• **What is expected**:
Please return only the lines from the one showing "right hip: (258, 121)" to the end of the entries, keeping both ends and dropping every picture.

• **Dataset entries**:
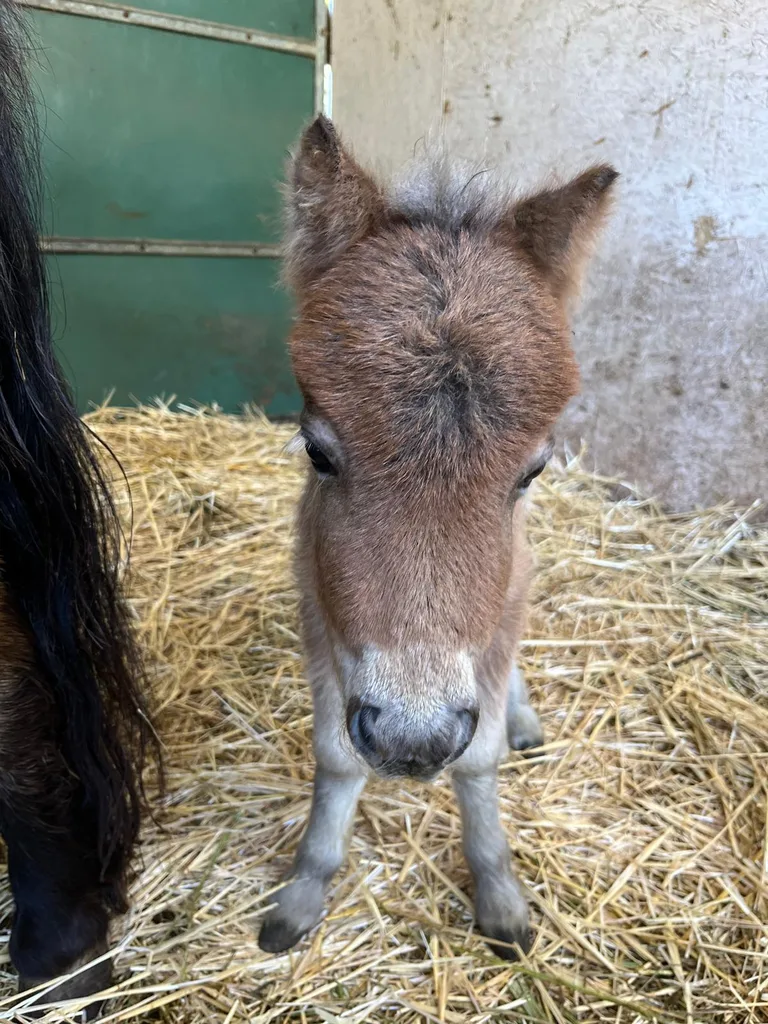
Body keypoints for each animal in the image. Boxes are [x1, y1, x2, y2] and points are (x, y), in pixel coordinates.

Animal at [258, 115, 617, 958]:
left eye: (533, 469)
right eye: (317, 450)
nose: (412, 738)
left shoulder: (499, 610)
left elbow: (479, 761)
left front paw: (499, 894)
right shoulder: (320, 611)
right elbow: (335, 755)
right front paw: (305, 888)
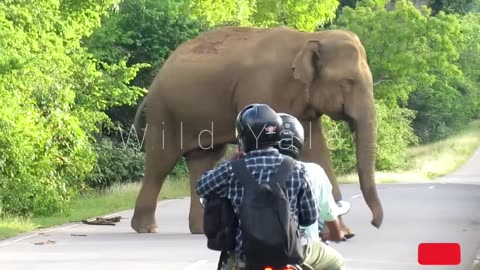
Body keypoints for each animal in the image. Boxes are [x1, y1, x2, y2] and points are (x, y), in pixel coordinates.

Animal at [130, 25, 382, 236]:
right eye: (348, 81)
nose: (375, 223)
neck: (308, 38)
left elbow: (316, 150)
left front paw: (343, 233)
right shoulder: (262, 87)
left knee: (203, 160)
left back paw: (201, 230)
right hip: (165, 112)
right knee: (161, 162)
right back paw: (147, 229)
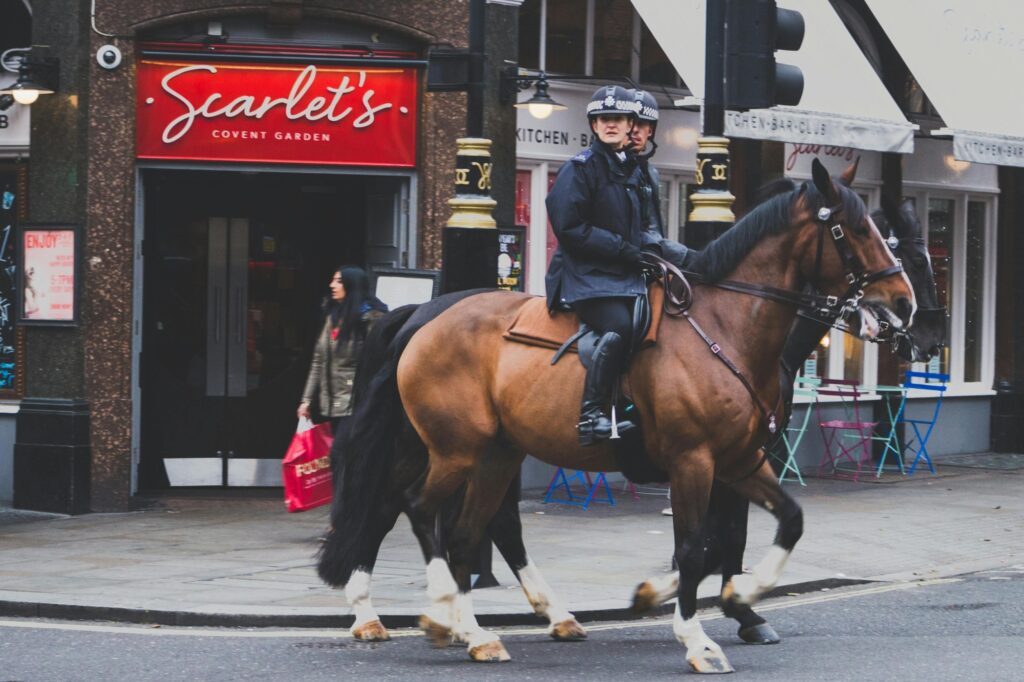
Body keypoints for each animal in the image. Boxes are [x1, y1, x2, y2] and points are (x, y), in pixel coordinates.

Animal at [319, 159, 913, 667]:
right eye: (855, 230)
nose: (905, 305)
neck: (726, 328)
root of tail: (426, 317)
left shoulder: (741, 461)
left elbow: (782, 522)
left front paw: (727, 595)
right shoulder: (693, 460)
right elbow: (695, 547)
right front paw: (697, 636)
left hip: (490, 452)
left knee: (459, 527)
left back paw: (471, 628)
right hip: (454, 448)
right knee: (417, 507)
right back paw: (440, 612)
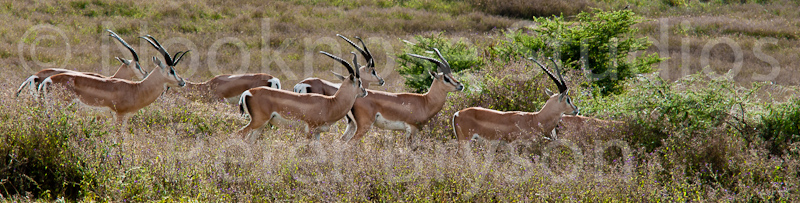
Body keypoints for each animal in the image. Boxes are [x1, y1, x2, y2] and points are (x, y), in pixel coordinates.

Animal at [238, 51, 368, 141]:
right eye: (359, 82)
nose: (365, 92)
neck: (330, 103)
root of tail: (248, 92)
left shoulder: (317, 133)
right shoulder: (310, 130)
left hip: (260, 125)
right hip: (258, 121)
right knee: (240, 133)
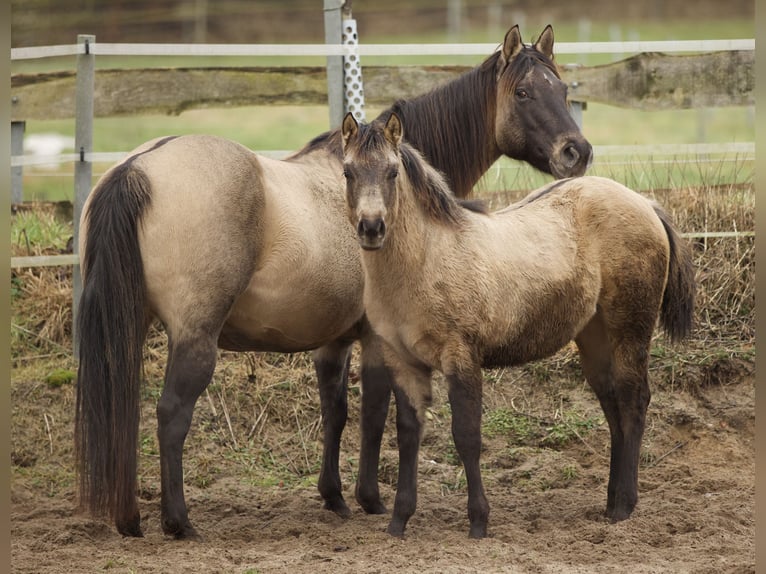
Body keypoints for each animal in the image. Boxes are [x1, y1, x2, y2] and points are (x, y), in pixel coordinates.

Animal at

• **Answer below**:
right hip: (258, 121)
right knee: (240, 133)
Body keypoints for each animal in the image. Boxes are [x1, y1, x2, y2] and points are (x, y), in pixel coordinates.

Animal at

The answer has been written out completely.